» Material supplied
◇ ◇ ◇ ◇ ◇ ◇ ◇

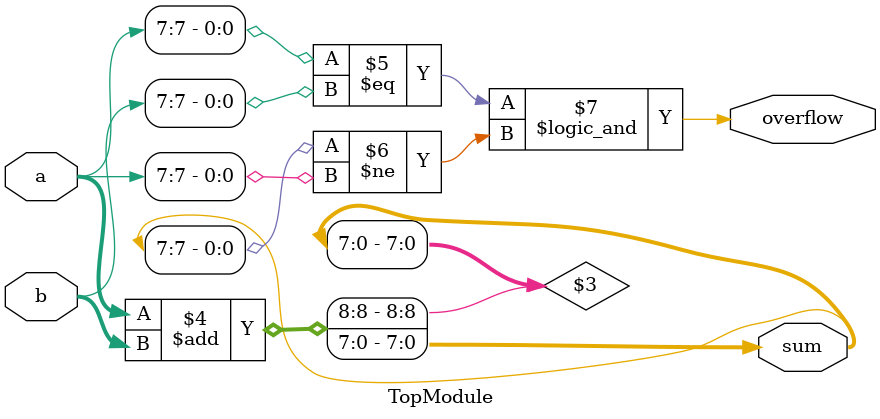
<source format=sv>
module TopModule (
    input logic signed [7:0] a,
    input logic signed [7:0] b,
    output logic signed [7:0] sum,
    output logic overflow
);

    always @(*) begin
        logic signed [8:0] extended_sum;
        extended_sum = a + b;
        sum = extended_sum[7:0];
        overflow = (a[7] == b[7]) && (sum[7] != a[7]);
    end

endmodule
</source>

◇ ◇ ◇ ◇ ◇ ◇ ◇

» Instruction
Without copying any picture, repeat all of the entries exactly.

» Written answer
<source format=sv>
module TopModule (
    input logic signed [7:0] a,
    input logic signed [7:0] b,
    output logic signed [7:0] sum,
    output logic overflow
);

    always @(*) begin
        logic signed [8:0] extended_sum;
        extended_sum = a + b;
        sum = extended_sum[7:0];
        overflow = (a[7] == b[7]) && (sum[7] != a[7]);
    end

endmodule
</source>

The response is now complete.